[T4.1] File Drops

Detects files created outside the skill directory during install or runtime.

What It Detects

File drops occur when a skill writes files to locations outside its own directory tree. This includes writing to system directories like /usr/local/bin, creating startup scripts in ~/.bashrc or cron directories, dropping binaries into temporary directories for later execution, and planting configuration files that alter system or application behavior. File drops are a persistence mechanism, allowing malicious code to survive skill removal.

Why It Matters

File drops are a persistence mechanism that makes compromise survive skill removal. A skill that writes files outside its own directory can install backdoors, modify system configuration, or plant executables that continue running long after the original skill is uninstalled. File drops transform a temporary installation into a permanent compromise.

Examples

  • A skill’s install script writes a binary to /usr/local/bin/helper and a systemd service file to /etc/systemd/system/, establishing a persistent backdoor that survives package removal.
  • During installation, a dependency appends an export line to ~/.bashrc that modifies PATH to prioritize a directory containing trojanized system utilities.
  • A skill drops a compiled binary into /tmp/.cache_update with execute permissions, then creates a cron job entry to run it every five minutes.

Severity & Impact

  • Severity: HIGH to CRITICAL
  • Score impact: -25 to -50 on the clone_behavior dimension
  • Escalation: Writes to system binary directories or startup configuration files are rated CRITICAL due to persistence implications.

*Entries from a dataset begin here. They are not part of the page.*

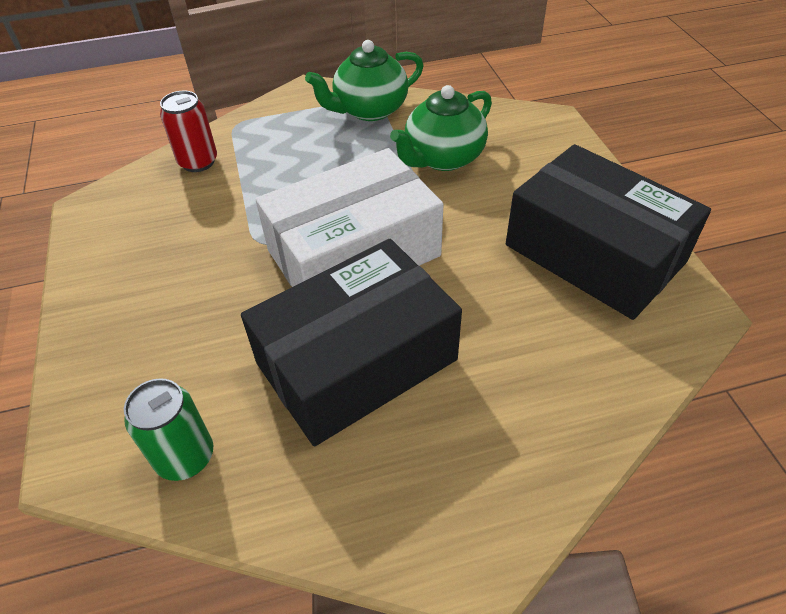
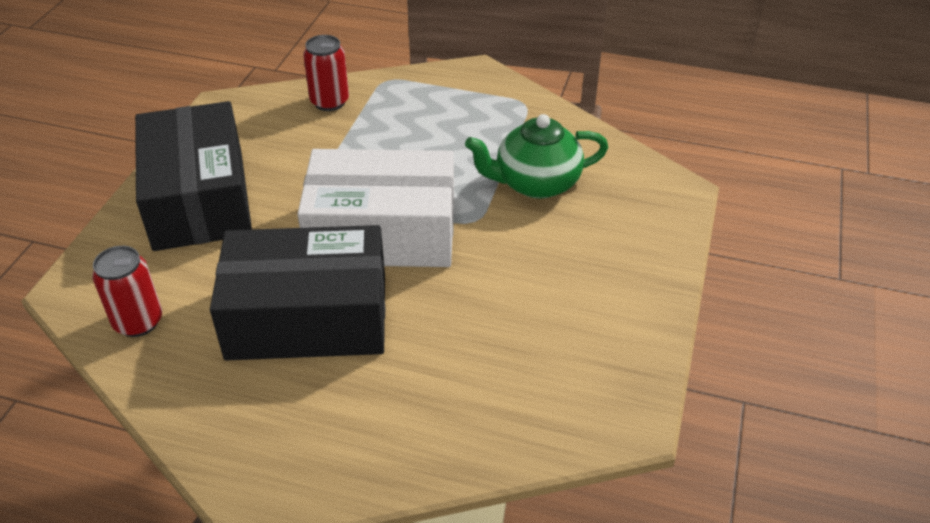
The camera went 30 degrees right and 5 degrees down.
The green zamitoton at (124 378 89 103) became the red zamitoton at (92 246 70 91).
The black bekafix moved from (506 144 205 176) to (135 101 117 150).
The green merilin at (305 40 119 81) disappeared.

Writes to temporary directories without persistence mechanisms are rated HIGH. File drops combined with process spawning (T2.2) indicate a complete implant deployment and trigger maximum penalties.

Remediation

Skills must confine all file operations to their own directory tree. Never write files to system directories, user home directory configuration files, or temporary directories. If a skill needs to generate files during installation (such as compiled assets or configuration), write them within the skill’s own directory structure. Any build artifacts should be clearly documented in the manifest. If a skill legitimately needs to install a global binary, this must be handled through the host application’s sanctioned installation mechanism, not through direct filesystem writes.